El
periodo de pandemia ha representado una gran prueba para la sociedad
chilena en diferentes aspectos, tanto en materia de salud pública, salud
mental, en nuestras condiciones sociales y económicas , y sin lugar a
dudas ha generado grandes dificultades en el sistema educativo. El
presente año, como bien nos ha indicado nuestro Presidente Gabriel Boric
Font, hemos tenido la tarea de permitir que las escuelas sean las
primeras en estar abiertas al servicio de la comunidad y las últimas en
cerrar, y sin duda alguna como sistema escolar hemos podido avanzar
satisfactoriamente en este gran desafío.
Superar
estas dificultades no ha estado exento de complejidades.
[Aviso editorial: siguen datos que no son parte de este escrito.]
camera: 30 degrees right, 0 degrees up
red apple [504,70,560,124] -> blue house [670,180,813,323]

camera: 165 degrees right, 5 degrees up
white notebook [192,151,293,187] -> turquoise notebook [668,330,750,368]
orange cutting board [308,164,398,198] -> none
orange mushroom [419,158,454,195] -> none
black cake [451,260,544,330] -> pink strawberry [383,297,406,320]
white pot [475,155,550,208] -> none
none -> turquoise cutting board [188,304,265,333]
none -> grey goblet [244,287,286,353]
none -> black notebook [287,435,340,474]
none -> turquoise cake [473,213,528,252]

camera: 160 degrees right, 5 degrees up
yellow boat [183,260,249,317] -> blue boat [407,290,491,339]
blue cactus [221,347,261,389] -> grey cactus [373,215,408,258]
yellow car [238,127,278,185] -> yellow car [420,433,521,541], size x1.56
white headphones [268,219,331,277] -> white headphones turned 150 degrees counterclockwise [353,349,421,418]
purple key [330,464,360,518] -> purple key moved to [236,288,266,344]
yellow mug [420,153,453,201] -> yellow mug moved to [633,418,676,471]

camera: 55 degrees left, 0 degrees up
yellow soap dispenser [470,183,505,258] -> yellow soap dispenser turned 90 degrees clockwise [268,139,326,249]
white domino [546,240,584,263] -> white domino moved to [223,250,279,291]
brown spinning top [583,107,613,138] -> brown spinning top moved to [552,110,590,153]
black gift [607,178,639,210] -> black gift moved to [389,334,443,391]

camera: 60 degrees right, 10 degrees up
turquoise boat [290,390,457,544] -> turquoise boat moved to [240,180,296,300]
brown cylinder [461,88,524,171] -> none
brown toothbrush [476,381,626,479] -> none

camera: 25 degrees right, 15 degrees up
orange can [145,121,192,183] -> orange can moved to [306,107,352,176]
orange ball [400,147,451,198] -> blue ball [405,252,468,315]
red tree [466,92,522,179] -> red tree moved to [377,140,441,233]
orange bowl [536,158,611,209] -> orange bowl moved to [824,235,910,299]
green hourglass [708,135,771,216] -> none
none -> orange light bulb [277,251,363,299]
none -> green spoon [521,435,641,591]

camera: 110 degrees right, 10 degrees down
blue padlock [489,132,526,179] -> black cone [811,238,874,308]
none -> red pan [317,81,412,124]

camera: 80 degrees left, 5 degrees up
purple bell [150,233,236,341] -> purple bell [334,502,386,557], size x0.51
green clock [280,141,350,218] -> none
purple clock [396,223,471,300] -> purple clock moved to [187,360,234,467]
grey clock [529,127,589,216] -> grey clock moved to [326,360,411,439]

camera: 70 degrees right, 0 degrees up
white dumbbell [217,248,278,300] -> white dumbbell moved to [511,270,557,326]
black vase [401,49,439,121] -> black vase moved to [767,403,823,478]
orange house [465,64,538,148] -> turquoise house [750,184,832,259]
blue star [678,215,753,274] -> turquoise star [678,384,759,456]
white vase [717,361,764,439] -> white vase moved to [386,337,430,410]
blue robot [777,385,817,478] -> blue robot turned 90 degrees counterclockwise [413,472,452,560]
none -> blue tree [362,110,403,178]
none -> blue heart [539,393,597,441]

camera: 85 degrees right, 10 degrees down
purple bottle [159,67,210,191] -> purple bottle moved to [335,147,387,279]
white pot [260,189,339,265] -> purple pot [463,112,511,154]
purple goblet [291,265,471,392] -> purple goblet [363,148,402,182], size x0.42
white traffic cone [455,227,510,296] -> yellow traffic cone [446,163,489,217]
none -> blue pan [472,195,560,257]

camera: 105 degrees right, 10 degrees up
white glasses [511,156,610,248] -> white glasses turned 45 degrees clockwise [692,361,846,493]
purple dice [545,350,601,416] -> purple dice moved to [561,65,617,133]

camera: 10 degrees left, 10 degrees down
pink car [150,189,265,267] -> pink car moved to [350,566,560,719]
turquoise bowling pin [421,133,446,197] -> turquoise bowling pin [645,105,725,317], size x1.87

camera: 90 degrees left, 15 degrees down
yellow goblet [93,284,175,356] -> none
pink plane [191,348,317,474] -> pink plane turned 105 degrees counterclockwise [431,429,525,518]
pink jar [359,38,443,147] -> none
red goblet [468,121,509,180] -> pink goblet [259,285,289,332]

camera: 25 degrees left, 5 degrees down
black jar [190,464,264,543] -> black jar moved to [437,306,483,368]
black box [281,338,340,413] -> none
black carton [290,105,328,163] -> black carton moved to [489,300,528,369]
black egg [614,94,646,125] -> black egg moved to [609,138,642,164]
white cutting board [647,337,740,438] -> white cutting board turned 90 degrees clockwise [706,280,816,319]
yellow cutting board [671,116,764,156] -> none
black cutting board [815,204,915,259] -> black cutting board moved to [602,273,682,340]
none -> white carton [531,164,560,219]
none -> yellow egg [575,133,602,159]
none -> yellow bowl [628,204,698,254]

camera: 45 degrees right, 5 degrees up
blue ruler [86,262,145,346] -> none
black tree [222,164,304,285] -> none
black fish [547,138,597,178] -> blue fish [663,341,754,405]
No solo se ha
tratado de recuperar la regularidad del proceso de aprendizaje, sino
también de nuestra convivencia, de nuestras rutinas cotidianas. No ha
sido fácil, especialmente para las familias y comunidades que han
sufrido la pérdida de un ser querido o han tenido que enfrentar un
escenario grave de salud.
Sin
embargo, el esfuerzo de todos y de todas ha permitido reencontrarnos en
comunidad, valorando el gran trabajo del personal de la salud en todas
las tareas para el control de la pandemia, pero también a las
comunidades educativas que han sido sumamente estrictas y exigentes con
las medidas de cuidado. Cuadrillas sanitarias, equipos de gestión, de
docentes y asistentes de la educación han hecho grandes esfuerzos por
lograr la tarea y a ellos y a ellas les debemos un gran reconocimiento.
Hoy
damos pasos adelantados en recuperar la regularidad total del sistema
educativo, conscientes de las huellas que la pandemia ha dejado en
nuestras escuelas. Por eso el Ministro Marco Antonio Ávila ha presentado
el plan de recuperación integral de aprendizajes Seamos Comunidad, para
enfrentar en conjunto las grandes tareas que tenemos por delante.
En
este marco y como bien lo ha anticipado la autoridad sanitaria, gracias
a la evidencia científica y el trabajo mancomunado, se han dispuesto
nuevos protocolos para avanzar en la recuperación de nuestra
regularidad. A contar del día de hoy, ya no será necesario utilizar
mascarillas en los establecimientos educacionales. Solo aquellas
familias que lo consideren adecuado pueden proporcionarlas a sus hijos e
hijas pero en ningún caso se establece obligatoriedad del uso de este
elemento en un espacio escolar. De igual forma, en los importantes
eventos que coronan las actividades de las escuelas al finalizar el año
como ceremonias y licenciaturas, podremos prescindir del uso de
mascarillas.
Estamos
contentos del gran avance que como sociedad hemos conseguido. Pueden
parecer medidas puntuales, pero son de gran impacto social y emocional,
el que hoy tras más de dos años podamos compartir nuestras sonrisas,
movilizarnos con mayor libertad en nuestros espacios escolares y
fortalecer con estas medidas nuestro sentido de comunidad.